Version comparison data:
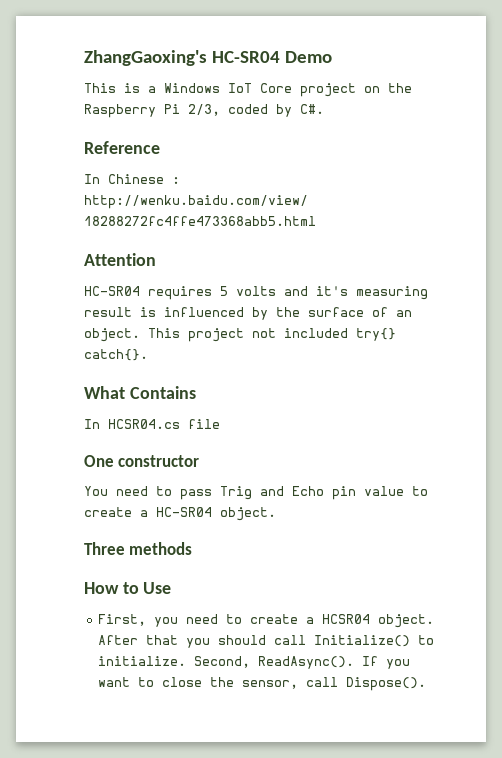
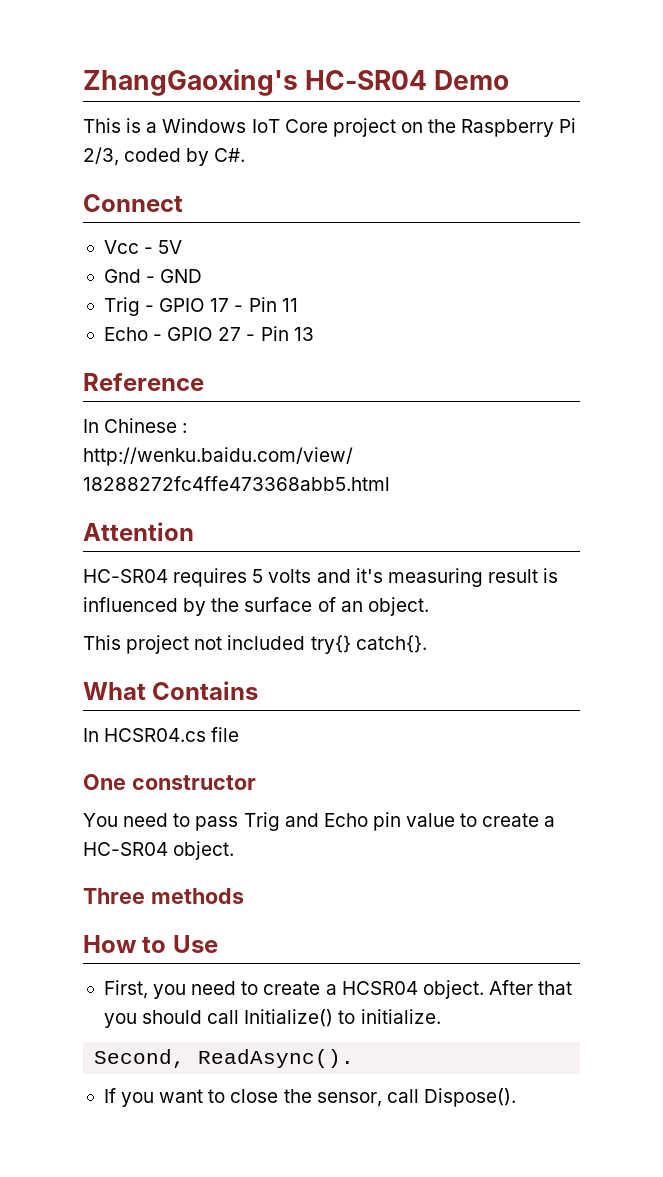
(324, 109) none -> [83,194,183,212] [103,240,183,254] [103,269,203,283] [103,297,298,316] [103,326,314,341] // Connect // Vcc - 5V // Gnd - GND // Trig - GPIO 17 - Pin 11 // Echo - GPIO 27 - Pin 13
(140, 335) none -> (429, 606) //
(187, 661) none -> (441, 1016) //
(355, 662) none -> (355, 1058) //

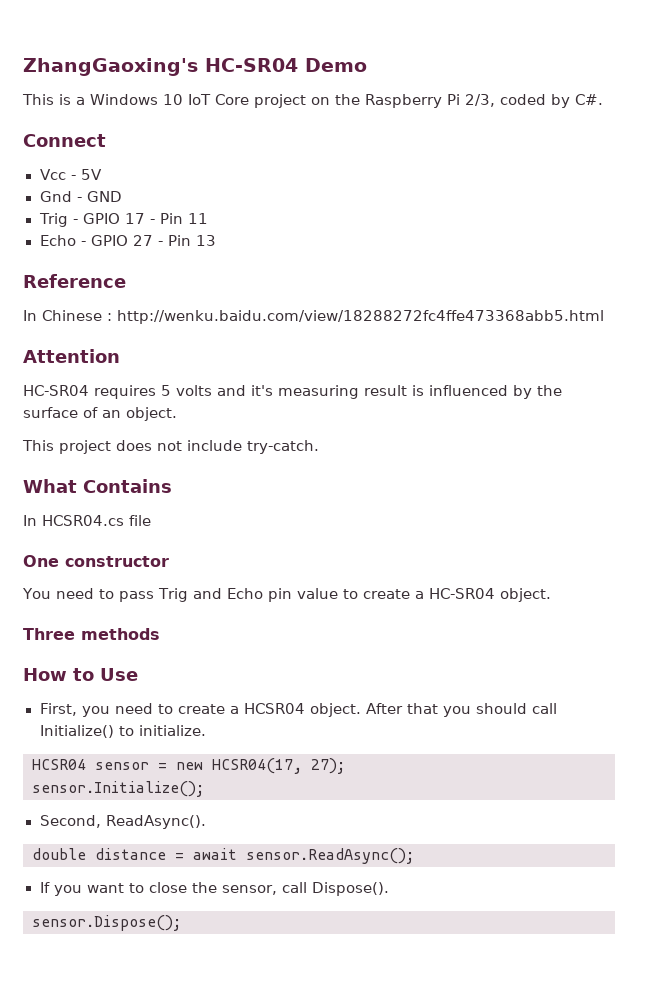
(247, 125) none -> [163,94,183,105] 10
[194,635,427,654] not included try{} catch{}. -> [116,440,319,454] does not include try-catch.
[94,1049,355,1068] Second, ReadAsync(). -> [32,758,345,774] [32,781,204,797] [39,815,206,829] [32,848,414,864] HCSR04 sensor = new HCSR04(17, 27); // sensor.Initialize(); // Second, ReadAsync(). // double distance = await sensor.ReadAsync();
(516, 1097) none -> [32,915,181,931] // sensor.Dispose();

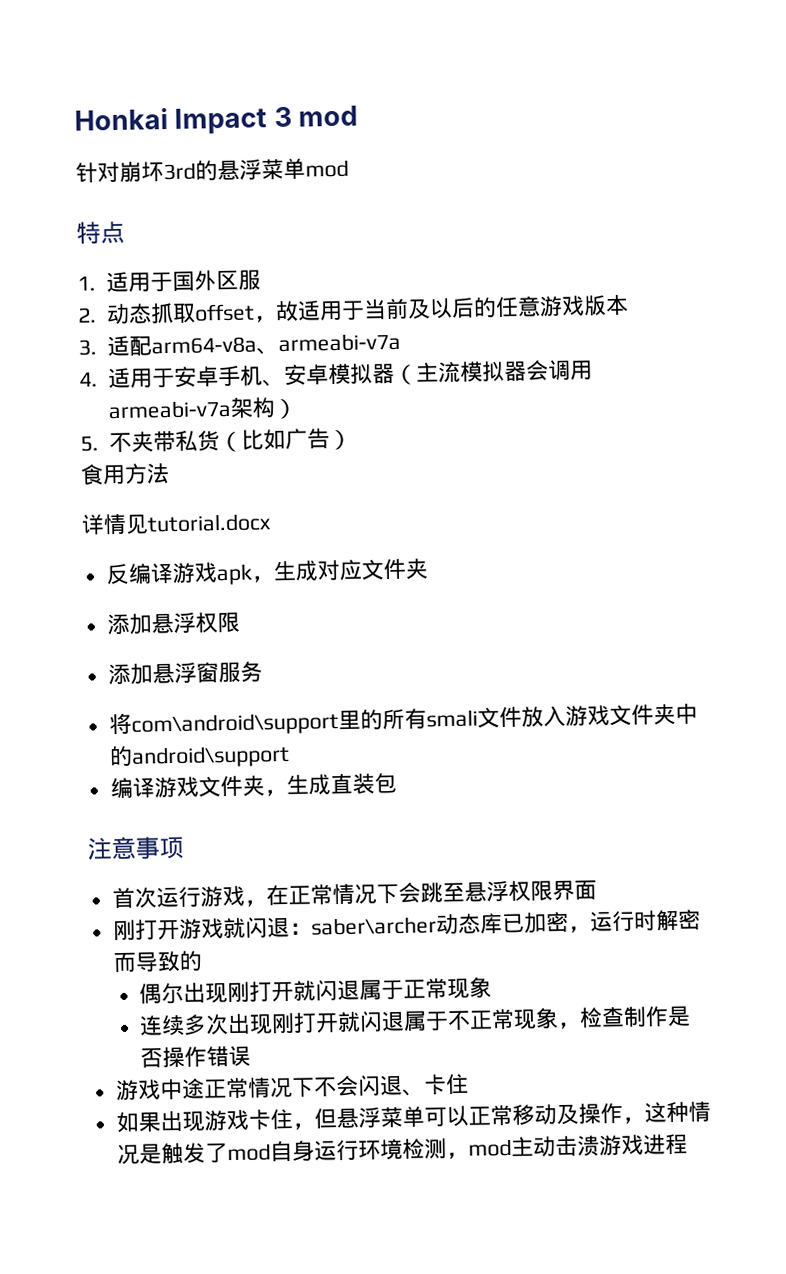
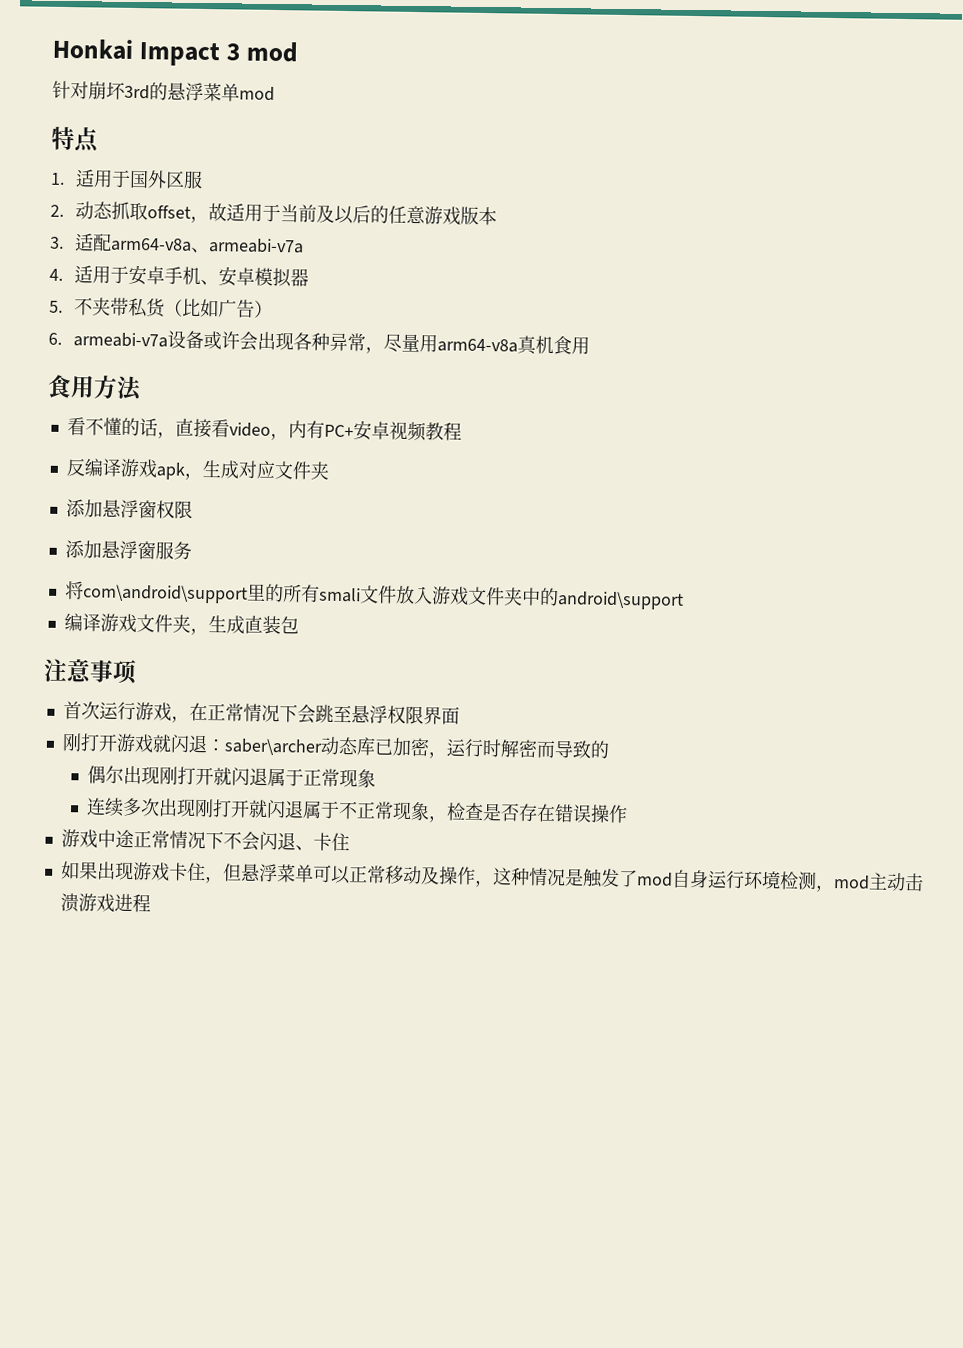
[393,359,593,385] [107,397,298,420] （主流模拟器会调用armeabi-v7a架构） -> (310, 277) none
[80,463,170,486] [81,513,272,535] 食用方法 // 详情见tutorial.docx -> [48,330,591,355] [47,374,143,402] [66,417,462,442] 6. armeabi-v7a设备或许会出现各种异常，尽量用arm64-v8a真机食用 // 食用方法 // 看不懂的话，直接看video，内有PC+安卓视频教程
(196, 622) none -> [137,500,157,519] 窗
[623,1005,692,1027] [140,1045,252,1068] 制作是否操作错误 -> [481,803,628,824] 是否存在错误操作

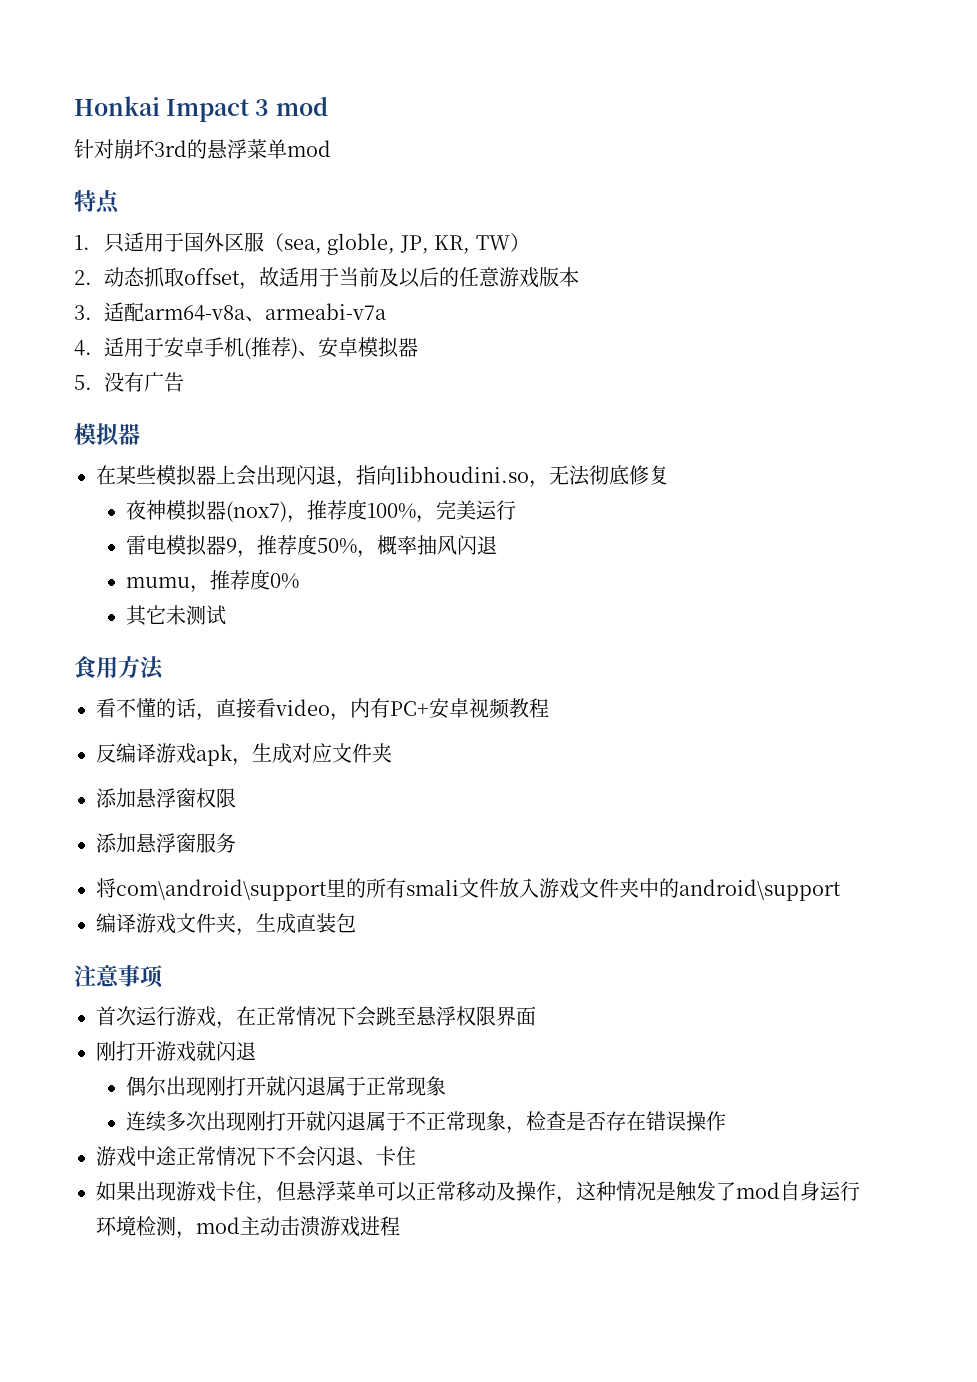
(65, 178) none -> [103,233,124,253] 只
(204, 179) none -> [263,233,530,255] （sea, globle, JP, KR, TW）
(202, 275) none -> [243,337,298,359] (推荐)
[74,297,274,318] [48,330,591,355] 不夹带私货（比如广告） // 6. armeabi-v7a设备或许会出现各种异常，尽量用arm64-v8a真机食用 -> [103,372,184,392] [74,423,140,446] [96,465,669,488] [125,499,516,523] [125,534,497,558] [125,569,299,593] [125,605,226,626] 没有广告 // 模拟器 // 在某些模拟器上会出现闪退，指向libhoudini.so，无法彻底修复 // 夜神模拟器(nox7)，推荐度100%，完美运行 // 雷电模拟器9，推荐度50%，概率抽风闪退 // mumu，推荐度0% // 其它未测试
[205,736,610,759] ：saber\archer动态库已加密，运行时解密而导致的 -> (256, 1051) none

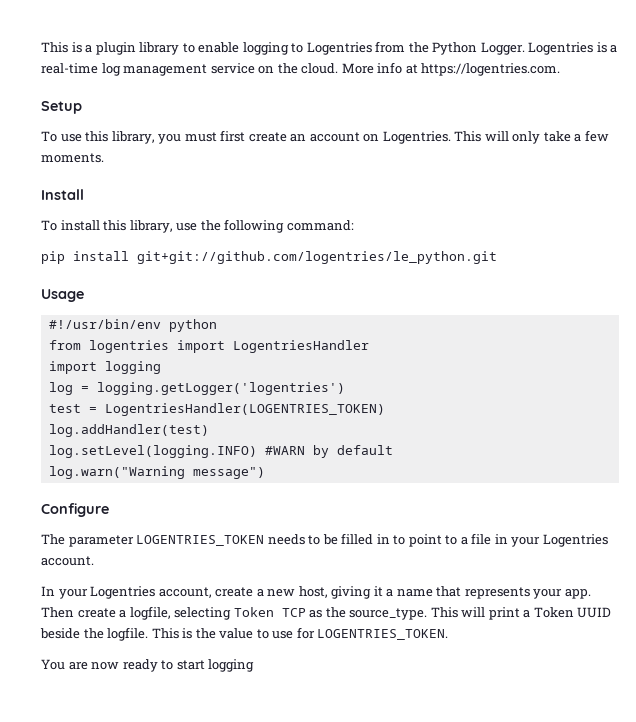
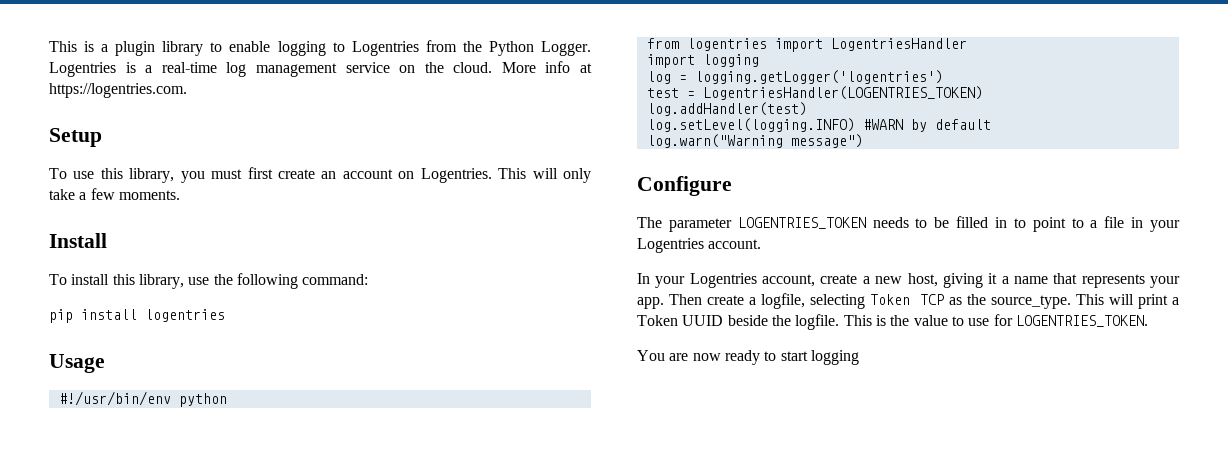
[137,251,497,264] git+git://github.com/logentries/le_python.git -> [145,309,225,322] logentries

• Request
Write out the entries word for word. Skip the pictures.

• Answer to this task
(324, 109) none -> [83,194,183,212] [103,240,183,254] [103,269,203,283] [103,297,298,316] [103,326,314,341] // Connect // Vcc - 5V // Gnd - GND // Trig - GPIO 17 - Pin 11 // Echo - GPIO 27 - Pin 13
(140, 335) none -> (429, 606) //
(187, 661) none -> (441, 1016) //
(355, 662) none -> (355, 1058) //

(247, 125) none -> [163,94,183,105] 10
[194,635,427,654] not included try{} catch{}. -> [116,440,319,454] does not include try-catch.
[94,1049,355,1068] Second, ReadAsync(). -> [32,758,345,774] [32,781,204,797] [39,815,206,829] [32,848,414,864] HCSR04 sensor = new HCSR04(17, 27); // sensor.Initialize(); // Second, ReadAsync(). // double distance = await sensor.ReadAsync();
(516, 1097) none -> [32,915,181,931] // sensor.Dispose();

[393,359,593,385] [107,397,298,420] （主流模拟器会调用armeabi-v7a架构） -> (310, 277) none
[80,463,170,486] [81,513,272,535] 食用方法 // 详情见tutorial.docx -> [48,330,591,355] [47,374,143,402] [66,417,462,442] 6. armeabi-v7a设备或许会出现各种异常，尽量用arm64-v8a真机食用 // 食用方法 // 看不懂的话，直接看video，内有PC+安卓视频教程
(196, 622) none -> [137,500,157,519] 窗
[623,1005,692,1027] [140,1045,252,1068] 制作是否操作错误 -> [481,803,628,824] 是否存在错误操作

(65, 178) none -> [103,233,124,253] 只
(204, 179) none -> [263,233,530,255] （sea, globle, JP, KR, TW）
(202, 275) none -> [243,337,298,359] (推荐)
[74,297,274,318] [48,330,591,355] 不夹带私货（比如广告） // 6. armeabi-v7a设备或许会出现各种异常，尽量用arm64-v8a真机食用 -> [103,372,184,392] [74,423,140,446] [96,465,669,488] [125,499,516,523] [125,534,497,558] [125,569,299,593] [125,605,226,626] 没有广告 // 模拟器 // 在某些模拟器上会出现闪退，指向libhoudini.so，无法彻底修复 // 夜神模拟器(nox7)，推荐度100%，完美运行 // 雷电模拟器9，推荐度50%，概率抽风闪退 // mumu，推荐度0% // 其它未测试
[205,736,610,759] ：saber\archer动态库已加密，运行时解密而导致的 -> (256, 1051) none

[137,251,497,264] git+git://github.com/logentries/le_python.git -> [145,309,225,322] logentries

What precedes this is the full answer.